I agree with John_DeereGreen. I would rather lose 1 or 2 smaller accounts than one big one especially if you can only do 2 larger ones. Lose 1 and half your business is gone. It happened to me just after I first started snow removal. As far as getting yourself known to prospective clients let them know you exist by visiting them often and leaving pamphlets etc. explaining what you can do for them. Become a BBB member. Lots of people use this as a source to find contractors. Establish an on line web site and use facebook, twitter, etc. to help spread the word. Start out with local businesses first and after awhile the big nationals will start checking you out. I prefer commercial parking lots and sidewalks and do no residential at all. So go for it but it does take some time to get known in commercial circles like you are aiming for. Good luck.


----------



## John_DeereGreen

ktfbgb said:


> Last year we got the following plowable storms:
> 5"
> 16"
> 40"
> 16"
> 14"
> 
> Year before:
> 
> 12"
> 3"
> 3"
> 3"
> 6"
> 29"
> 3"
> 12"
> 
> The last couple years have been kinda pitiful compared to good years.
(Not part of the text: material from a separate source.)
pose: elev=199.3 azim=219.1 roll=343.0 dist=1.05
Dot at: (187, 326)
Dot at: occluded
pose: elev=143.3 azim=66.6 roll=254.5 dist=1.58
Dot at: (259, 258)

And we also get pretty good amount of 1-2" storms, but no one plows around here if there is only 2".


What was the timeframe of the event? 6 hours of snowfall? 12?


----------



## ktfbgb

John_DeereGreen said:


> What was the timeframe of the event? 6 hours of snowfall? 12?


It varies. The 40" storm last year was a 48 hour event. The small storms of 12"-16" are usually overnight events in the 6-12 hour range.

One of the Walmart's in town is 6 acres of pavement, the other is 5 acres.


----------



## FredG

Xxwhiteneonxx said:


> Yes, exactly like that one.. If i would have resurrected an old thread id get flamed for it. My questions were still not answered in that thread. I HAVE gone door to door offering my services. I know you guys dont wait around for phone calls about inquiries. If so most of you would be out of business real quick. I know some of you use property management companies and other sources. All im looking for is how do you get a walmart, a k mart, ect.. Theres alot of companies out there offering these services so what would make them call me over the next guy? I do work for a big name parts store, and they had somebody already and were not looking, but since i was nice, offered my services, and was a little cheaper than the last guy, i got the job. So i guess what im trying to say, is i dont have to wait until these companies need somebody and then 10 companies are all undercutting one another to get the job... I can simply offer my services and go from there.. Im only wondering these things because i know most corporate companies are run by property management companies.


If your questions were not answered in your old post what exactly do you want to know? Be more specific. Once again if you think that 2 yrs of business should make you established is not going to cut it, Some will want more than 2 years in biz just to qualify you. You don't need a walmart to be a successful snow and ice contractor in fact for what they want to pay I would pass. Again do your leg work and get your name out there and give it some time. Go try to pick up some Apts, HOA, Get them under your belt. The bottom line is it takes time.

You say 90 or 120 days is okay as long as they pay, I have nothing now that is not 30 days net and I like it that way. I do know 90 days is slowly becoming the norm, I still want to be payed for financing a job for 90 days. You don't want to pay 30 days net and keep your money drawing interest someone has to pay.


----------



## John_DeereGreen

You say you don't have an issue waiting 45-60-90 days to get paid. Do you understand the costs associated with servicing box stores and larger properties?

You say you can afford to wait now...what if you lock yourself into a 3 year contract with salt prices where they currently are, and by the 3rd year, salt prices are where they were in 2014-2015? Not only are you still getting the same money as you were, on the same payment terms, you're paying double for your material. 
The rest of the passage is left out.